Find closest power of 2 to a specific number This question is weird and it's not a homework question. I couldn't come up with anything substantial, so sorry if you think that I should have posted my tried methods (I have tried but most of them were fails). 
So, suppose I have a number $n$. Its parity doesn't matter(whether it is even or odd is to no interest to us). Just by having $n$ is there a way to find $2^m$ where when $2$ raised to the power of $m$, it is the value that is closest to $n$?
Like for example, if $n = 7$ then the closest power of $2$ is $2^3$ which is $8$.
But my question is:

Is there a function with which I can calculate this?

If there was something that I failed to represent and as a result, you didn't understand, please comment.
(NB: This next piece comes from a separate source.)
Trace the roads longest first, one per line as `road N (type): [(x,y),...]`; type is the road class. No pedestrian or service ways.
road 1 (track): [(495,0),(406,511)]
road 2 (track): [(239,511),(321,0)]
Also, I don't know the tag to put this in, somebody please help me.
 A: This is not a weird question at all, but I don't think this is the best forum for a lesson on logarithms.  You'll find lots of stuff on the Web if you Google "logarithm."  I suggest you look at some of the lessons, and come back here if you have questions.  In the meantime, I'll explain how to answer the question.
What you want is the base-$2$ logarithm.  For example $$\log_2 7=x$$ means the same thing as $$2^x=7.$$  Now, to compute $\log_2{7}$ we can use WolframAlpha and find $$\log_2{7}\approx2.8$$  This tells us that the $n$ we seek is either $2$ or $3$.  While it's easy to guess that the answer is $3$ in this case, until you know more about logarithms, I suggest you just compute bot $2^2$ and $2^3$ and see which is closer.  It's not always true that you can just take the integer closest to the logarithm.
Hope this helps.
EDIT
Let's say that $t=\left\lfloor\log_2 n\right\rfloor$, that is, $t$ is the greatest integer less than or equal to $\log_2 n$, so we know $$2^t\leq n< 2^{t+1}$$
We want to set $m=t$ if $n\leq \frac32\cdot2^t$ that is, if $$\log_2 n<\log_2\frac32+t=t+.584963...$$
so you compute $\log_2 n$, and round down if the integer part is less than $.584963$, otherwise, round up.
If $n$ happens to be very close to $3\cdot2^m$ for some integer $m$, you may still have to compute $2^m$ and $2^{m+1}$ to be sure which to take, because of roundoff error in computing the logarithm.